Interesting idea.  I can live with functions and pragmas to control lua
though.  I find pragmas a little ugly, but at least they stand out (this syntax would too).  This syntax would perhaps be more uniform, 
but Lua would have to support both syntaxes so why bother.  You could 
probably write something like this in Lua if there is a settableentry 
tag (I can't remember) just by mapping assignments to the needed function.

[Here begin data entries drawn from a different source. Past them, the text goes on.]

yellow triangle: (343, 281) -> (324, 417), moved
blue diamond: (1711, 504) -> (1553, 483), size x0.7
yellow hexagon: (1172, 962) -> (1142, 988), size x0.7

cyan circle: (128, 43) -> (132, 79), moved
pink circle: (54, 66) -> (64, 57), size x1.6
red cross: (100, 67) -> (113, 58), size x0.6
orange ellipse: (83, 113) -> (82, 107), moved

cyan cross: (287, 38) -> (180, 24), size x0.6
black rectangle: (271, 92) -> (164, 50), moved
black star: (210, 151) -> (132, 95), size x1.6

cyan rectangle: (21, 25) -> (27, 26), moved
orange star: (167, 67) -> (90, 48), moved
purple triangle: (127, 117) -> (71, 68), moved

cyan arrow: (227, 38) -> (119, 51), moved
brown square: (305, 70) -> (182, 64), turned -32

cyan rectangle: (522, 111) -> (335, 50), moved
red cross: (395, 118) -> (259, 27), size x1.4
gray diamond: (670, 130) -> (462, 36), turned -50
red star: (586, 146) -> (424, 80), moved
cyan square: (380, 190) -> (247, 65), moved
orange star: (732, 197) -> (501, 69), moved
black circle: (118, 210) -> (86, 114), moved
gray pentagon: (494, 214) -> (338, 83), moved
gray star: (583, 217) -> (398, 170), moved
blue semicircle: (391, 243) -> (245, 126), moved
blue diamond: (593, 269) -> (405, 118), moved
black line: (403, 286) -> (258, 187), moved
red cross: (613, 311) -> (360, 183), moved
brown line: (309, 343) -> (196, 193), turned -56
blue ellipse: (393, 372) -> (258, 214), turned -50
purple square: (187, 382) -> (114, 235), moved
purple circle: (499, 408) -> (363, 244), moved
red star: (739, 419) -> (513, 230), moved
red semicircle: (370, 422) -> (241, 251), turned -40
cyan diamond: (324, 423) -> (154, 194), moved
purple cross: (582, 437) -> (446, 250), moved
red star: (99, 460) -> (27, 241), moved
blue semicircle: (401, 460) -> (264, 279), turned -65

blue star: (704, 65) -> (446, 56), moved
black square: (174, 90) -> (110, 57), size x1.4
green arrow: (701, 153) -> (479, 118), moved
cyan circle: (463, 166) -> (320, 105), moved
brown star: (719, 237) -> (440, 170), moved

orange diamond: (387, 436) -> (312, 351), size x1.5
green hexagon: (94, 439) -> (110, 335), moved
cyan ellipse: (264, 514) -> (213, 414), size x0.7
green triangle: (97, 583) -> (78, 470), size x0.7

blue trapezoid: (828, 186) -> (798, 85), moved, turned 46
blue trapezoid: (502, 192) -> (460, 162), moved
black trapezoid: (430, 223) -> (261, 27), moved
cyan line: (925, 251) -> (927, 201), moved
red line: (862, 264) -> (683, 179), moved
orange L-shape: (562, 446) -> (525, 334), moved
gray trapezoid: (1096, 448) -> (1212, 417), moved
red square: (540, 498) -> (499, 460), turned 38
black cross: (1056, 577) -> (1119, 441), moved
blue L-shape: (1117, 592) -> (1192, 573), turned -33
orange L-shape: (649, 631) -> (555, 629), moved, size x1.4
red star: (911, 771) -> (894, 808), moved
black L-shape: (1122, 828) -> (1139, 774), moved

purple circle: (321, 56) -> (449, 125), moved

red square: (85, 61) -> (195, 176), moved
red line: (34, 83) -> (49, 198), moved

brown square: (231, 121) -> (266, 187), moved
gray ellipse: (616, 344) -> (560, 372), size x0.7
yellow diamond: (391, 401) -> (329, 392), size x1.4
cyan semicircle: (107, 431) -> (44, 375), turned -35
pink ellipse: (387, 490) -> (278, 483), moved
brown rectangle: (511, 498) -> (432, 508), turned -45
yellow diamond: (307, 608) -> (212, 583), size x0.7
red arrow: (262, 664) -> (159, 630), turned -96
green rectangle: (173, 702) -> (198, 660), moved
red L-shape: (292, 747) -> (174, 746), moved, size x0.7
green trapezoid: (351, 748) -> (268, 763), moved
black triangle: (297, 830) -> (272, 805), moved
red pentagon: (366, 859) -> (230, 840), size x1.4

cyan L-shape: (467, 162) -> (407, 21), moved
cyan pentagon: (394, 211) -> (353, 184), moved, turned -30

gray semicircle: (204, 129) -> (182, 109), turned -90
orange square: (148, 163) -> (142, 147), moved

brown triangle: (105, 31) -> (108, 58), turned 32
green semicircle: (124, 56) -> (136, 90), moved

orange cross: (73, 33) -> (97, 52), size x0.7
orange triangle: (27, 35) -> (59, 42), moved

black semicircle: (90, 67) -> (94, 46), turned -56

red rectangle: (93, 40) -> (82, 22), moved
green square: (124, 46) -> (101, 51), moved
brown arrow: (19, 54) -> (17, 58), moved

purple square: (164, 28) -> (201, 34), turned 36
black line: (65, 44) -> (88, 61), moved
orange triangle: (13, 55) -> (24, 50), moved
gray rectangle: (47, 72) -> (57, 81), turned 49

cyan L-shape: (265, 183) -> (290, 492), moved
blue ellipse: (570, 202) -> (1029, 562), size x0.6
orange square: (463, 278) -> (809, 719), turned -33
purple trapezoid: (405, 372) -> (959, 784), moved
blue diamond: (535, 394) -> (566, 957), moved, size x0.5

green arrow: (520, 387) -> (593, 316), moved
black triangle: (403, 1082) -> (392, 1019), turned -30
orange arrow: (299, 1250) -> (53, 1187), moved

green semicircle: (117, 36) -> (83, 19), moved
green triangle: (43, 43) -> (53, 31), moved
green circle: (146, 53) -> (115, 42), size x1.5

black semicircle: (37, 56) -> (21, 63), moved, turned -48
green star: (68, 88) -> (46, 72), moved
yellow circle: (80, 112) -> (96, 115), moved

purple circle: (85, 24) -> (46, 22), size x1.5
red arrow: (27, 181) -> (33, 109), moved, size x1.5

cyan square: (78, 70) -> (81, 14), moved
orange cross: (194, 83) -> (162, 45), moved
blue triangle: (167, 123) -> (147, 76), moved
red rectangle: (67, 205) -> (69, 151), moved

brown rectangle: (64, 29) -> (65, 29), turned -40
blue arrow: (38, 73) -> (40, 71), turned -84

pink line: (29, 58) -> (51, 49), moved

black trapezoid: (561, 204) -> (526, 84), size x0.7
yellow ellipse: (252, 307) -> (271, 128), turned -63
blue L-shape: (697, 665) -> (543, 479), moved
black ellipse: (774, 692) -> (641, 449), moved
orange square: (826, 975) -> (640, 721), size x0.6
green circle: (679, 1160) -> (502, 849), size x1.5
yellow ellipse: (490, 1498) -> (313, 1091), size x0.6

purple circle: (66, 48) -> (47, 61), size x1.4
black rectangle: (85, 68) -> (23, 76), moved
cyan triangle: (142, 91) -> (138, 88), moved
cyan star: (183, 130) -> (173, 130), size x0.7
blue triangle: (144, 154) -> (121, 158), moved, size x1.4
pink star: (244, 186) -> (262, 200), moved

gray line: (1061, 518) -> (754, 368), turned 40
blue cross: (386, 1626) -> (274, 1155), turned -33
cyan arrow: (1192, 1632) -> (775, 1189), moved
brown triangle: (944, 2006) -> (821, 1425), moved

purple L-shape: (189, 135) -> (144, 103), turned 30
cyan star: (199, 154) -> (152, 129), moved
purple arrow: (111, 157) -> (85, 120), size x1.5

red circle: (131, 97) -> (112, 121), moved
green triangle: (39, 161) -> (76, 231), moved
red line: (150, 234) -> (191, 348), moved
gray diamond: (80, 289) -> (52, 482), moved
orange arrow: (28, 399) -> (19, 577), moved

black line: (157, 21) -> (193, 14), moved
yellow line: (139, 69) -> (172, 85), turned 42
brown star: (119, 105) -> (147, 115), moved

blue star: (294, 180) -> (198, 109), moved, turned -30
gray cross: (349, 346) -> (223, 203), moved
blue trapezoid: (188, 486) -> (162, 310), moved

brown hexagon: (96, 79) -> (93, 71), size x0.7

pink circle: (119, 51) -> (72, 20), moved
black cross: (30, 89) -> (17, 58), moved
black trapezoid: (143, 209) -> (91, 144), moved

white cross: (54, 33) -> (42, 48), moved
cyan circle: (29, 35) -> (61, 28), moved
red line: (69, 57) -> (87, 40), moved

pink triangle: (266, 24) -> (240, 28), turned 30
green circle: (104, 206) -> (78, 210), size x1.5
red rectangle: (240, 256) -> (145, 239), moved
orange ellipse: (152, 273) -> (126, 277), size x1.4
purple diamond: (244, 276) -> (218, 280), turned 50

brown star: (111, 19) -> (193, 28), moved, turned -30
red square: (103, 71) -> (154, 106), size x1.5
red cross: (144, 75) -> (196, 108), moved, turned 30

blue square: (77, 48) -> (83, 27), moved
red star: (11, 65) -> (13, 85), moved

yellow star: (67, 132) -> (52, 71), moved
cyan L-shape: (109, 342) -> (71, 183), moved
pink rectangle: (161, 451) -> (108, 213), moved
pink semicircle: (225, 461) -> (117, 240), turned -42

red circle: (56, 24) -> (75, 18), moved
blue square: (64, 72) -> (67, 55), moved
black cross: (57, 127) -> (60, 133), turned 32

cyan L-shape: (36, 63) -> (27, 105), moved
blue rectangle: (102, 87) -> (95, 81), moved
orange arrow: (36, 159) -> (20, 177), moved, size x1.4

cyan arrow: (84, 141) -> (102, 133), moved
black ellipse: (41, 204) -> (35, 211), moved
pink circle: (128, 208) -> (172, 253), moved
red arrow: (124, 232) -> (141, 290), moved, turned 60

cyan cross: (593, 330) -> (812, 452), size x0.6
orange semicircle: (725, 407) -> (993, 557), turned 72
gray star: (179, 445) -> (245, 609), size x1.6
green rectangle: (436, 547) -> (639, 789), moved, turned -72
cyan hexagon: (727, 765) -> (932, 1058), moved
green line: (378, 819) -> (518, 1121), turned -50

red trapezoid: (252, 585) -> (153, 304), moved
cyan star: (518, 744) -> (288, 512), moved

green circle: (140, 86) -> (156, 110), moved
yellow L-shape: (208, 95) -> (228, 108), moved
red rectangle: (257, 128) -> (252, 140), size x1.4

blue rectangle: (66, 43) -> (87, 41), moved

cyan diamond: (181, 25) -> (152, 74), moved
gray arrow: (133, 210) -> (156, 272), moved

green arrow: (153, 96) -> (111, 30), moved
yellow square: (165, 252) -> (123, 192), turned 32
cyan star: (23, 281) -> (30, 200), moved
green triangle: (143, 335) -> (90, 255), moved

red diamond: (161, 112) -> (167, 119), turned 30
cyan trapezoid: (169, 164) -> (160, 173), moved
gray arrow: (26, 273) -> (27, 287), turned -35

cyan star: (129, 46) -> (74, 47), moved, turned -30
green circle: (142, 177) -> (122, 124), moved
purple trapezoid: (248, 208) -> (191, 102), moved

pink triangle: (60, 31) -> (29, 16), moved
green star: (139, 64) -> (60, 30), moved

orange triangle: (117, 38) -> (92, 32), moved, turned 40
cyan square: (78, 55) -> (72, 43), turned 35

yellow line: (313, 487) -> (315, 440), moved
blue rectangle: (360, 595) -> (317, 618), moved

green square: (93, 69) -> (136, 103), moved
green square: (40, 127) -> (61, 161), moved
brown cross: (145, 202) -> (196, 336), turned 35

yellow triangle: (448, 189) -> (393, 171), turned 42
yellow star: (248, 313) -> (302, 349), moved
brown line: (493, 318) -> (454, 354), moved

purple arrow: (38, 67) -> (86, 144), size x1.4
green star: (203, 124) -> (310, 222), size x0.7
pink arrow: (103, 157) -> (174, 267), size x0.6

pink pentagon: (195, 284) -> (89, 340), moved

> Unless I misunderstand what you've done, I don't think local
> declarations are redundant. If you have non-declared names reference
> local variables by default, any misspelled global name erroneously and
> silently references a local variable. Clearly, this is an error just
> as having misspelled global variables erroneously and silently
> reference global variables. This is the kind of error you are trying
> to prevent, yes?

Good point.  Maybe the something like what I've already implemented is 
all that's needed.  Mistakenly accessing a local would be a problem and 
would cause some strange runtime behavior, so I guess the local 
declarations aren't redundant.  

> Earlier I had voiced my concern that this did nothing for spelling
> mistakes in table indices. However, I've realized that you can get
> around this most of the time by defining appropriate table types with
> settable/gettable methods that check the validity of the indices. Of
> course, this will only give you a run-time error, but without a static
> type system I don't think there's much else we can do.

You can use tags and special tables, but it still doesn't really fix the 
problem of having strange runtime behavior that's hard to debug.  Let's 
say we need control over variable access not static typing (shudder).